- _What to produce_
Among the entries that follow, tally the lines with the string "elbow". Give no more than the number.

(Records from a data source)
>>>

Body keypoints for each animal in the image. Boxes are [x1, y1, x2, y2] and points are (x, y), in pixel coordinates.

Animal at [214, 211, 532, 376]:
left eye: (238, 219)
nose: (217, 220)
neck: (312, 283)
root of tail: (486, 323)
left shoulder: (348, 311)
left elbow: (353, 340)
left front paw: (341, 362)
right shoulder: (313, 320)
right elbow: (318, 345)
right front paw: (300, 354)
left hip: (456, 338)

<<<
>>>

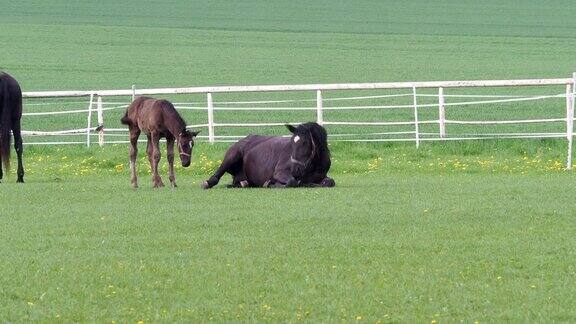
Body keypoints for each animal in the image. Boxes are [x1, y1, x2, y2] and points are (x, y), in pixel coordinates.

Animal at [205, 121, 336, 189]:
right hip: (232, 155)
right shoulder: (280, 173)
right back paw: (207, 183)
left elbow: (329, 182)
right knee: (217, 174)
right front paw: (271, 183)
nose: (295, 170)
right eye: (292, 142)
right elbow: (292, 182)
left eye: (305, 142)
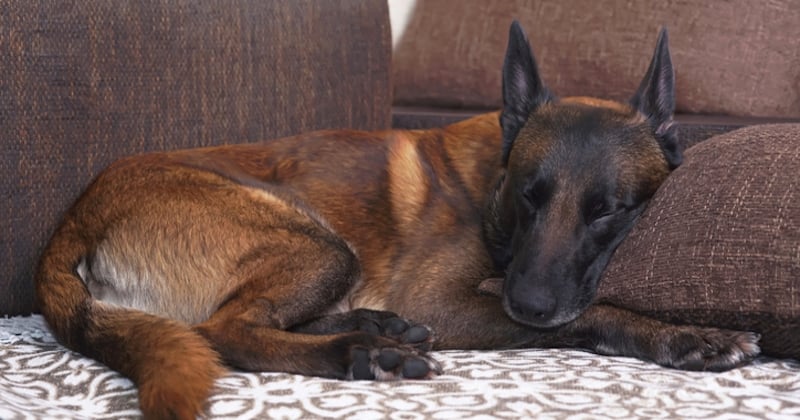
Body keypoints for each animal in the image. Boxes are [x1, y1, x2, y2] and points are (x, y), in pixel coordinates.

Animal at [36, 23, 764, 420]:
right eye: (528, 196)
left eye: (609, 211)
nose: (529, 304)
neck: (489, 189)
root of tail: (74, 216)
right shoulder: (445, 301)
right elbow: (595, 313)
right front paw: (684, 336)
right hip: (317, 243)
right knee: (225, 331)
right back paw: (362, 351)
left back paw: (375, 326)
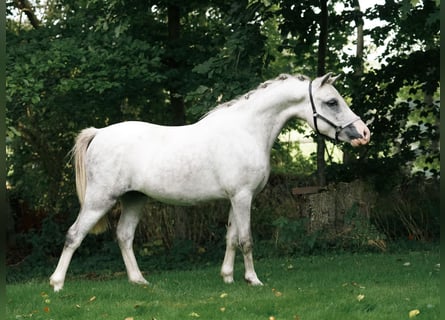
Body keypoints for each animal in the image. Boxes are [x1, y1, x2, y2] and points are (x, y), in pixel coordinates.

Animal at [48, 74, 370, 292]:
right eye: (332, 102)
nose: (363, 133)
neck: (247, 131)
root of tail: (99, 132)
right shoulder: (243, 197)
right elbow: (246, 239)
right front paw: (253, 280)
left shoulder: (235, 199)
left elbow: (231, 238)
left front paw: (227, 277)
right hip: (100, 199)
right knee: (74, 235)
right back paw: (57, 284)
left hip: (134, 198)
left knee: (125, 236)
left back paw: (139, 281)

<<<

- _Exercise result_
7